Which leaves open the question of what does make a large stockpile. But let it pass; the important thing in Iraq is where to go next, as Glittering Eye writes. And clearly the case that the White House put together about Saddam's active weapons development program turned out to be overstated. Most of us -- even most war opponents -- were surprised by how little he really had. He bluffed us and we bought it.

Yet exactly the one place where the revelation of the 500 WMD counts is -- journalism. I've given up counting the number of news stories and columns I've edited and proofread that said "Though Bush made Saddam's WMD a principal reason for going to war, no WMD have ever been found," or words to that effect.
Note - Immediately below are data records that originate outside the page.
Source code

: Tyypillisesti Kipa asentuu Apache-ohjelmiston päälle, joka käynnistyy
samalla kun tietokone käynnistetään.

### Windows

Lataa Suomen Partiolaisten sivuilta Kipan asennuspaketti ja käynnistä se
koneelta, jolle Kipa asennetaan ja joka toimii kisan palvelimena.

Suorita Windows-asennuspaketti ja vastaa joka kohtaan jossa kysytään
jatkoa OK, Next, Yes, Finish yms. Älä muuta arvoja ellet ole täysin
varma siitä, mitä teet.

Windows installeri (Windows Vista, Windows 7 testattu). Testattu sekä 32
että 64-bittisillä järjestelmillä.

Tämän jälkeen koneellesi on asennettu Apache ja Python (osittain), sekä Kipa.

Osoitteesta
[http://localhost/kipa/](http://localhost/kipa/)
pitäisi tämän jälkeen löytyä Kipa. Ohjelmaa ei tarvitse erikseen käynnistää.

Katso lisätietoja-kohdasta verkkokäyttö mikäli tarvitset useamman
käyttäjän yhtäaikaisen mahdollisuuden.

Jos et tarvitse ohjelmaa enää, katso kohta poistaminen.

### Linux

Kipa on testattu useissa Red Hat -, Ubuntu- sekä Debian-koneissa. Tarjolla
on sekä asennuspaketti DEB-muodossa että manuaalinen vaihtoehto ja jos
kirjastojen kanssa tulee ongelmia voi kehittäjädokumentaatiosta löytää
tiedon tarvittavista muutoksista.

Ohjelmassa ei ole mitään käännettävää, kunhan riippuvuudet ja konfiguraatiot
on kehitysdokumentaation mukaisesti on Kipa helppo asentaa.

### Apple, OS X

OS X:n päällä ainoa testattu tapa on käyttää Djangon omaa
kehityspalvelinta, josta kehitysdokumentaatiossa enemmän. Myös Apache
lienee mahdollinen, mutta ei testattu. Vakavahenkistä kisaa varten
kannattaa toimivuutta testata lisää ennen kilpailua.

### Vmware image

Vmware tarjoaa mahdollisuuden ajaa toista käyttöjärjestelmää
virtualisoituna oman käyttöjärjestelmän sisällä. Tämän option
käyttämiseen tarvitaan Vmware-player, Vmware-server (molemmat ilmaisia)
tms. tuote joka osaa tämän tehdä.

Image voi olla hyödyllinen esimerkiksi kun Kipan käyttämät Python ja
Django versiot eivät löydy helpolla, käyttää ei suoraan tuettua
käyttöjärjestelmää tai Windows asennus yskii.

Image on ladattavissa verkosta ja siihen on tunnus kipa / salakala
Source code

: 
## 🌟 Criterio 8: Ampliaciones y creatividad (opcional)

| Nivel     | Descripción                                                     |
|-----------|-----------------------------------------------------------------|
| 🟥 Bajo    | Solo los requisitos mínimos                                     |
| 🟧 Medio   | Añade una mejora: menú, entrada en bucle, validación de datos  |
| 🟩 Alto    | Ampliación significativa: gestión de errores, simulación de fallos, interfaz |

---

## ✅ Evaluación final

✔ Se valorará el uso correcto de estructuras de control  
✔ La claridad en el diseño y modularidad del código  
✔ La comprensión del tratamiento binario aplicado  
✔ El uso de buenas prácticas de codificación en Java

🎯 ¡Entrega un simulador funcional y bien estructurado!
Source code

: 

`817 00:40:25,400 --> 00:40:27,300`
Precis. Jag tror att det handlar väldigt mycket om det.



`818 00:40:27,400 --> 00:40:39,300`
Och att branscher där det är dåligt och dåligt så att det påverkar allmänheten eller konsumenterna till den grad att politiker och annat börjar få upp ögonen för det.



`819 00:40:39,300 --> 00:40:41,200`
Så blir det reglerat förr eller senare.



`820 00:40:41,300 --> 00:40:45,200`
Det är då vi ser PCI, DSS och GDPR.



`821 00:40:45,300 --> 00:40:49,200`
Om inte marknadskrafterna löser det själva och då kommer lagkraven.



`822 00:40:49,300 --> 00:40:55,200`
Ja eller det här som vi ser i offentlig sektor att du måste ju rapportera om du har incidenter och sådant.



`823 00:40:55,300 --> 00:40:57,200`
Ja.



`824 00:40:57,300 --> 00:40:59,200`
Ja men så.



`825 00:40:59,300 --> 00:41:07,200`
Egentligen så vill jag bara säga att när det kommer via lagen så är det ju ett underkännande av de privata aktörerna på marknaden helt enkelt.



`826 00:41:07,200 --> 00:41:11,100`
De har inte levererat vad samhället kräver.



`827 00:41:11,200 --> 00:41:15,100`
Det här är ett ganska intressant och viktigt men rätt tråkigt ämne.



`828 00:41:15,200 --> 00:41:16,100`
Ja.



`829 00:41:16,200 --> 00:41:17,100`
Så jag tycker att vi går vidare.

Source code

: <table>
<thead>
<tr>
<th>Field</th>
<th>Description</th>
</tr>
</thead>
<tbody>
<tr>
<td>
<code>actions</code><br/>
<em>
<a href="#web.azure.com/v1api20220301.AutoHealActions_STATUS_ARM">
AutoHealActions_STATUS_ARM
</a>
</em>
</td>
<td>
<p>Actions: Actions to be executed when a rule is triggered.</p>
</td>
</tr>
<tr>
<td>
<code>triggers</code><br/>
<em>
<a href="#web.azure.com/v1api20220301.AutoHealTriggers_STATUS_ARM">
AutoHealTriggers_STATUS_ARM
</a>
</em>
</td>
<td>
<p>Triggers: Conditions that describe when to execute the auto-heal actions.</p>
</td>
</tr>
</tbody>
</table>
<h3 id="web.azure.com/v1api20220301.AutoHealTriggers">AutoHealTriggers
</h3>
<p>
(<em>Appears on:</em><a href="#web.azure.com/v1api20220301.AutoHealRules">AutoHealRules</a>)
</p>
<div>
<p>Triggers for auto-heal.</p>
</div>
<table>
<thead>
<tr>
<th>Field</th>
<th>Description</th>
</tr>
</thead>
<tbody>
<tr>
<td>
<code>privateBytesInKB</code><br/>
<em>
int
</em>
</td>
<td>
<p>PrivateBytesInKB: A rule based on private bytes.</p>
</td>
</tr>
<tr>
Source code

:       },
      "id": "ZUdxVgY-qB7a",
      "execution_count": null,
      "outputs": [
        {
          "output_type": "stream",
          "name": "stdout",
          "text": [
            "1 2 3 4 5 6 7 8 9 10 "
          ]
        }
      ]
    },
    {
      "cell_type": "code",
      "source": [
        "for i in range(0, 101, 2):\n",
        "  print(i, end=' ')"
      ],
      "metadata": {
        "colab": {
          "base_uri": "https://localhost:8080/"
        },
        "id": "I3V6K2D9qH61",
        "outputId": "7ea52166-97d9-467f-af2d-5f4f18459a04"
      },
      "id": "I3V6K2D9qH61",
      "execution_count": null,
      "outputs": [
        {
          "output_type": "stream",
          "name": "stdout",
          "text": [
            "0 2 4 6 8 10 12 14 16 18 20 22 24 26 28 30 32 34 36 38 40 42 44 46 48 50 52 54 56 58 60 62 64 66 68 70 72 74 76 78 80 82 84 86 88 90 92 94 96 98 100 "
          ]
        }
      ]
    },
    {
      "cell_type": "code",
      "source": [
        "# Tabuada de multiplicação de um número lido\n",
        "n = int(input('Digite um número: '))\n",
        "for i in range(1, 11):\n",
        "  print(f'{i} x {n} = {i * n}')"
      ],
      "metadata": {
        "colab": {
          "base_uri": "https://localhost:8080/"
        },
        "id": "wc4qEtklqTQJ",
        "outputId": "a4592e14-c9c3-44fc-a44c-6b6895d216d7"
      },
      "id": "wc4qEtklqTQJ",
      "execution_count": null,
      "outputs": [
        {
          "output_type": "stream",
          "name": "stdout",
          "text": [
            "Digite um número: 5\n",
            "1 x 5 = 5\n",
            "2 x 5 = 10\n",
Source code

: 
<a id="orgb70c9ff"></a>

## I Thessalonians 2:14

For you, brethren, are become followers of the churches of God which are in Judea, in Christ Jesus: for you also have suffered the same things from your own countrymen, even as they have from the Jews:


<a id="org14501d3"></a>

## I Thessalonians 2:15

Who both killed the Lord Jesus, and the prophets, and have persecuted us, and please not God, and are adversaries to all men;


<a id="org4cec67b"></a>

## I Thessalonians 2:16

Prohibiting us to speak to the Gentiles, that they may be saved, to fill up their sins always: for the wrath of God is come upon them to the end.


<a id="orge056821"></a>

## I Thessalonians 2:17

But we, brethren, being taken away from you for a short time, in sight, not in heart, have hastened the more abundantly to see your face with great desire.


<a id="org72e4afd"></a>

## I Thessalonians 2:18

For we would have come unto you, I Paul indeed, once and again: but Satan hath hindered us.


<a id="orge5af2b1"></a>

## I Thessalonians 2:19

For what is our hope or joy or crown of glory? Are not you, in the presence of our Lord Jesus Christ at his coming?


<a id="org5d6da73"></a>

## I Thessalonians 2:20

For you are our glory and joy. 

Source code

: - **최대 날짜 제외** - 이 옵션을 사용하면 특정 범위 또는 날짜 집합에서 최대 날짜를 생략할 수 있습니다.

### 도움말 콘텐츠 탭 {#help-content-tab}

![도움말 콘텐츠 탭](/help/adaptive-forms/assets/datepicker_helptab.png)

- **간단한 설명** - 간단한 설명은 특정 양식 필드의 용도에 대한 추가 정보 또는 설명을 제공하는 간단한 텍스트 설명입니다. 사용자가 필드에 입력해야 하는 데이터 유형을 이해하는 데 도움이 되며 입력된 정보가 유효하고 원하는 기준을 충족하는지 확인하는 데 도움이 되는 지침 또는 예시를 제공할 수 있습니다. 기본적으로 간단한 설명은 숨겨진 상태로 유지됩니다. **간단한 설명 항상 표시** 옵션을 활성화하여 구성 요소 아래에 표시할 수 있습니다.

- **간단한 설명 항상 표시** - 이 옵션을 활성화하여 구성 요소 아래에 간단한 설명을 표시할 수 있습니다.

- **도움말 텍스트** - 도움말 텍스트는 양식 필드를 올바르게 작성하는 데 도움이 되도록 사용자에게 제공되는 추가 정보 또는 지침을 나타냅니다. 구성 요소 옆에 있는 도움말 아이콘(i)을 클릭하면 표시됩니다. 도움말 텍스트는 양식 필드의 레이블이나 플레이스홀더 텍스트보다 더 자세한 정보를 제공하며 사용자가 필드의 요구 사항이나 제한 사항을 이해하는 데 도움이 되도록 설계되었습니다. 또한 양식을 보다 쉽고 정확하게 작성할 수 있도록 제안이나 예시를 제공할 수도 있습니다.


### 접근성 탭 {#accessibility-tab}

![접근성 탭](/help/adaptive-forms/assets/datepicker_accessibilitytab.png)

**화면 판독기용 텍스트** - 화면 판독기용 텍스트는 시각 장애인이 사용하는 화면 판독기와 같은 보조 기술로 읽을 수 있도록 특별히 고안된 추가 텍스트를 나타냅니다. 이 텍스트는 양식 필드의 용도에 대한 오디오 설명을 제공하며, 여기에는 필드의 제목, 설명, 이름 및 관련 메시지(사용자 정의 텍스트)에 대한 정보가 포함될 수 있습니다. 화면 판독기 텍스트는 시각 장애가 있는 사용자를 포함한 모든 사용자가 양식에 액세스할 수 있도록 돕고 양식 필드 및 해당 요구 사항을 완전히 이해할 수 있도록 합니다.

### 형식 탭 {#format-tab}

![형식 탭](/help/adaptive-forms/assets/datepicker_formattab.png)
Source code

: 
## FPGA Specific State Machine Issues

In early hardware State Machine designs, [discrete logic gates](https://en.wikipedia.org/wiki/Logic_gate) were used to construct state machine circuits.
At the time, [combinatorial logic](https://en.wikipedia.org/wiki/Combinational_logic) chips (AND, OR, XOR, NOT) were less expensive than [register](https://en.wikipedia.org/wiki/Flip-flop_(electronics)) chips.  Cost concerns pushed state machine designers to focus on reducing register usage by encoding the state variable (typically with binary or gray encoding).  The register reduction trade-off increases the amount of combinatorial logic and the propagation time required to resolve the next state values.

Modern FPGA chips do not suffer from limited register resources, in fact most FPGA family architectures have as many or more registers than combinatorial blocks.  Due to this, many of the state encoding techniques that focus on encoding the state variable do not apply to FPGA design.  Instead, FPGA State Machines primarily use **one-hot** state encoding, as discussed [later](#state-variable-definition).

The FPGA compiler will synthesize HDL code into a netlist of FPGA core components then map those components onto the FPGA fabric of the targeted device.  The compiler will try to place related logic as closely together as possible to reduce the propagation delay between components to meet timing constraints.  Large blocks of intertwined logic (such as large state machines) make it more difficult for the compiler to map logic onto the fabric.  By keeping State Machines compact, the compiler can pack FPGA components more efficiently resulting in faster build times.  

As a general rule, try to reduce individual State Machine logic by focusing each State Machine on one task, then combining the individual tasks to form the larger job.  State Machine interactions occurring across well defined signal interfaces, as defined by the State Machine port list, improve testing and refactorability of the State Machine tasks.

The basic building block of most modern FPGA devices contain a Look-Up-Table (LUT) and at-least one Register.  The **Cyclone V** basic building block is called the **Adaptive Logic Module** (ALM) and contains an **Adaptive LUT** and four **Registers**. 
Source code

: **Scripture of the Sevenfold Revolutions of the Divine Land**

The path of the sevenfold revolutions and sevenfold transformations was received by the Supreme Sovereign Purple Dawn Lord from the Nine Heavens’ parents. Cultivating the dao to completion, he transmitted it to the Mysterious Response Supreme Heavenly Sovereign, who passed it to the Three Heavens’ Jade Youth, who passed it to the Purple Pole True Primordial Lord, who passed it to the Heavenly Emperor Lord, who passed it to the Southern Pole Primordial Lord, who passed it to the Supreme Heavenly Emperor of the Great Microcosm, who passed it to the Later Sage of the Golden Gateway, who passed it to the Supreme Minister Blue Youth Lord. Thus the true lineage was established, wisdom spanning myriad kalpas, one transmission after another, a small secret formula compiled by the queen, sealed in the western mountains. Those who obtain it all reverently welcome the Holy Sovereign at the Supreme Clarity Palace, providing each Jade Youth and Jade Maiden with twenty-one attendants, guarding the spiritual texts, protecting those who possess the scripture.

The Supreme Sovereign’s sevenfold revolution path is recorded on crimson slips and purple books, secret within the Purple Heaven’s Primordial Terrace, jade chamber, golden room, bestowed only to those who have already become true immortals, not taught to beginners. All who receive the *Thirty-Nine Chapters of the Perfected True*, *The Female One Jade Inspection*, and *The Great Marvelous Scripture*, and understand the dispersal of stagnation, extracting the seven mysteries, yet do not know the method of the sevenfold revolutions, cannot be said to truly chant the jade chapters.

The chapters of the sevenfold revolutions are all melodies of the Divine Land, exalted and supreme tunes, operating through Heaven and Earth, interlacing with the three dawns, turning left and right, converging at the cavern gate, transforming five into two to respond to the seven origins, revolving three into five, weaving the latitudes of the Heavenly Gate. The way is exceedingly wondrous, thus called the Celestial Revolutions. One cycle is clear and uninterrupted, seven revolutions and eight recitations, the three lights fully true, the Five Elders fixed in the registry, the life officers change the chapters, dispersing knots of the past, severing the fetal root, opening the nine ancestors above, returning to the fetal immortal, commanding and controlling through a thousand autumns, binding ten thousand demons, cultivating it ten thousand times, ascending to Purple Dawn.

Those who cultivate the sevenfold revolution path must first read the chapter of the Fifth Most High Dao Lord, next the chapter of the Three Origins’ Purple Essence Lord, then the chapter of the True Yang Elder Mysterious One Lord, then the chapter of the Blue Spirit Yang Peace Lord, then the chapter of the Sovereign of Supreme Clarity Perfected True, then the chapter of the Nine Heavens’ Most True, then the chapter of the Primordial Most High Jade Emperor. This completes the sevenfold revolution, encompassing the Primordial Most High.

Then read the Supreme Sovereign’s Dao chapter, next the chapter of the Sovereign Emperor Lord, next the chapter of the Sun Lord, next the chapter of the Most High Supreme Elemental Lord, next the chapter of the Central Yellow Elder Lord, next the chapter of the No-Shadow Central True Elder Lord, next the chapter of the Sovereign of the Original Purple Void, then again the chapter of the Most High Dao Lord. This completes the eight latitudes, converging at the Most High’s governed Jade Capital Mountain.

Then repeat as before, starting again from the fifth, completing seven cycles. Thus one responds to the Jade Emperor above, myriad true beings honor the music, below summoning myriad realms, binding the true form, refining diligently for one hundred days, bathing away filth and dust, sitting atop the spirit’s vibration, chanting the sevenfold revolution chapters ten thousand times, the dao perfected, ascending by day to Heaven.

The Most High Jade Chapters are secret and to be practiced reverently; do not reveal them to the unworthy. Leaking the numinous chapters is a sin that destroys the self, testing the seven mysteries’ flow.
I knew that was wrong. It's a simple matter of language. "Some" or "a few hundred" is not the same as "none." None means none, and when you use "none" in place of "some," you're deceiving your reader as much as if you said "no one is poor in America" when in fact some people are.

The journalists dislike this story so much because it makes them wrong. Not in their essential partisan rejection of the Bush argument for taking out Saddam, but in the plain business of telling a story in words.

Why did I participate in that? Why did I not object to the "none" every time I saw it in print, even though I knew it was wrong? Because the one time I did such a thing in my newsroom I got a shitstorm of abuse from co-workers as a "Bush apologist" It was so irrational I felt like I was talking to deranged street people. It had nothing to do with Bush being right or not; it had to do with us being right in the eyes of the readers. In doing our duty to tell the truth as well as we know it to the people who drop four bits at the newsstand to read this thing.

But the all-knowing AP said "none" And who was I, a "Bush apologist" sitting in a newsroom in Pennsylvania, to correct that?